▶ **The records**:
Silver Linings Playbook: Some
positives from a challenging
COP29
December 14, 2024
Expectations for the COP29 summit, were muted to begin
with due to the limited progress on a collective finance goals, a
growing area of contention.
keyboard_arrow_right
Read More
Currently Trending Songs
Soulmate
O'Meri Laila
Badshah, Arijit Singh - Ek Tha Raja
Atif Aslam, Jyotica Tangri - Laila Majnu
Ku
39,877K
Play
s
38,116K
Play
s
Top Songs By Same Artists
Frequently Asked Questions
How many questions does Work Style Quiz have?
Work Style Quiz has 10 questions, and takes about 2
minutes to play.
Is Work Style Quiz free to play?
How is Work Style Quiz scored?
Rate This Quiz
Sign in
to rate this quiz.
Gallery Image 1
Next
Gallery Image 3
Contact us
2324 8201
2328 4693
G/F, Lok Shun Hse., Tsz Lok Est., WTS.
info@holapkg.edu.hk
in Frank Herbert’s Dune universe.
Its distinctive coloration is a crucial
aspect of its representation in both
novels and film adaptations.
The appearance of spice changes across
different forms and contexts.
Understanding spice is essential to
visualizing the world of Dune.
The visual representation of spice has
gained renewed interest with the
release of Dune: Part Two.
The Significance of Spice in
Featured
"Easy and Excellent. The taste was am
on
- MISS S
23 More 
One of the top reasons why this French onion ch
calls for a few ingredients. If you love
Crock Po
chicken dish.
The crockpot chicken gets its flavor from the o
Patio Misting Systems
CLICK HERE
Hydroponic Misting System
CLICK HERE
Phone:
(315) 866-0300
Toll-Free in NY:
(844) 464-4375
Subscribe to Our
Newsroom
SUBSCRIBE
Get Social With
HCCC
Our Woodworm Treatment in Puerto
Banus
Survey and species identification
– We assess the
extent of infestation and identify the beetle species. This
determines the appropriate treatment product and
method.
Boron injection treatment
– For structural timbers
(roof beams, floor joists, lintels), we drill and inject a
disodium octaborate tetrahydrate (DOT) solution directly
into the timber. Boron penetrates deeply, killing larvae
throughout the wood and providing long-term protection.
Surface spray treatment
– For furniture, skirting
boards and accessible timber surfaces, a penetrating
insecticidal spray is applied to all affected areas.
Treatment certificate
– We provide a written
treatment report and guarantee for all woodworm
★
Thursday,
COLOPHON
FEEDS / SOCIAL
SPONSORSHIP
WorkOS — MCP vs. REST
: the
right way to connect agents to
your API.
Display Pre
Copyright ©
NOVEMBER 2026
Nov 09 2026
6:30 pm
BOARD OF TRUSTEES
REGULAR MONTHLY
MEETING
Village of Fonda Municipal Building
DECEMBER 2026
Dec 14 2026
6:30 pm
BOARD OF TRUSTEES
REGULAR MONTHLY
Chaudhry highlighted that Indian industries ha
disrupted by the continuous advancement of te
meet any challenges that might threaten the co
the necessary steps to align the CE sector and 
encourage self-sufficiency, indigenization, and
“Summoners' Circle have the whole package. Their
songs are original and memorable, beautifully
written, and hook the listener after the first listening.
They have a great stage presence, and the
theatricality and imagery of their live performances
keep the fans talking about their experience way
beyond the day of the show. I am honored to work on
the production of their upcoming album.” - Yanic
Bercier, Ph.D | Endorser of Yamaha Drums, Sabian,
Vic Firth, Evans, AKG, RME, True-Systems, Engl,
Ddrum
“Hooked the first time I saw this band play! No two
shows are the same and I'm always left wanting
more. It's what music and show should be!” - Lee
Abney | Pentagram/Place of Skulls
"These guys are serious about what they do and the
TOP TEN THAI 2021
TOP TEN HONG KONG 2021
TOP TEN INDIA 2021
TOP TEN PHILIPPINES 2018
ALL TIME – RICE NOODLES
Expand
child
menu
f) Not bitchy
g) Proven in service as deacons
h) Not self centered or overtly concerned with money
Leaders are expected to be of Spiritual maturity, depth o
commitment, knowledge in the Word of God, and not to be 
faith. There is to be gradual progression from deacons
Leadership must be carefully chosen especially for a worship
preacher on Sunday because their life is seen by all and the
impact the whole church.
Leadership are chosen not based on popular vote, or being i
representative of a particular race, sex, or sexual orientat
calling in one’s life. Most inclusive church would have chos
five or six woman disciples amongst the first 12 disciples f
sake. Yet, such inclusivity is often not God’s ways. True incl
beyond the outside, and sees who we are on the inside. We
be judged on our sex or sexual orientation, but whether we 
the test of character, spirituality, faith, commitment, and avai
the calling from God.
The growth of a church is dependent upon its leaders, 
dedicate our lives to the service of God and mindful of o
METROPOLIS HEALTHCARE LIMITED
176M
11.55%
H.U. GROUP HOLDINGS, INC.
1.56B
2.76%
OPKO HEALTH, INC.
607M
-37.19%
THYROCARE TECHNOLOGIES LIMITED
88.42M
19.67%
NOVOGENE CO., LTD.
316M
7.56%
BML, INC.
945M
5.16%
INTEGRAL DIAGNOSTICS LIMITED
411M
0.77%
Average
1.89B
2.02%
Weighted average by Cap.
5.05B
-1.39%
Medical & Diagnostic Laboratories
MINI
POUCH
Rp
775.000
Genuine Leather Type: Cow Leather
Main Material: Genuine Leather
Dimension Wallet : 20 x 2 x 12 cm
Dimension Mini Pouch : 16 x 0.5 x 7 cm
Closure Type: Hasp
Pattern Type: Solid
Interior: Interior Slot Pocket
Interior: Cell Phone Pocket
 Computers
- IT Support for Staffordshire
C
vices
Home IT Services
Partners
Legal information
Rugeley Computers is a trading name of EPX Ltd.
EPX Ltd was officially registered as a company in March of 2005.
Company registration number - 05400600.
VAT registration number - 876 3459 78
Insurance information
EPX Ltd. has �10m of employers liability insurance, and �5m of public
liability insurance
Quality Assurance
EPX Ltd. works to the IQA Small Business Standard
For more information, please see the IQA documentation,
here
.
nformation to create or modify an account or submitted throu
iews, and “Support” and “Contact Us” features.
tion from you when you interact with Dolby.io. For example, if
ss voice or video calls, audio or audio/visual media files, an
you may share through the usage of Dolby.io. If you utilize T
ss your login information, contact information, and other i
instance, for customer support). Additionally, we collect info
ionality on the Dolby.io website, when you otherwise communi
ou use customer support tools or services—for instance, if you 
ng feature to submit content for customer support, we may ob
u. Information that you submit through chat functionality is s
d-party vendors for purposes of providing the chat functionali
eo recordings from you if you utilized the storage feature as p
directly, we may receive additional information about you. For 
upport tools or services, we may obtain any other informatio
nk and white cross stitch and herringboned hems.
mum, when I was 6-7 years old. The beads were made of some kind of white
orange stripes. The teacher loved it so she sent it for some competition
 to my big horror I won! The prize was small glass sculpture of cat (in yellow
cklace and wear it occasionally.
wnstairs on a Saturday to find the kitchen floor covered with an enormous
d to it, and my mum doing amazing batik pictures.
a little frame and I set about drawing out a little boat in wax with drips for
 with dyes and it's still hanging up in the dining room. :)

▶ **Instruction**: The answer should consist of every line from the listing above that includes the word "providing".

▶ **Result**:
throughout the wood and providing long-term protection.
d-party vendors for purposes of providing the chat functionali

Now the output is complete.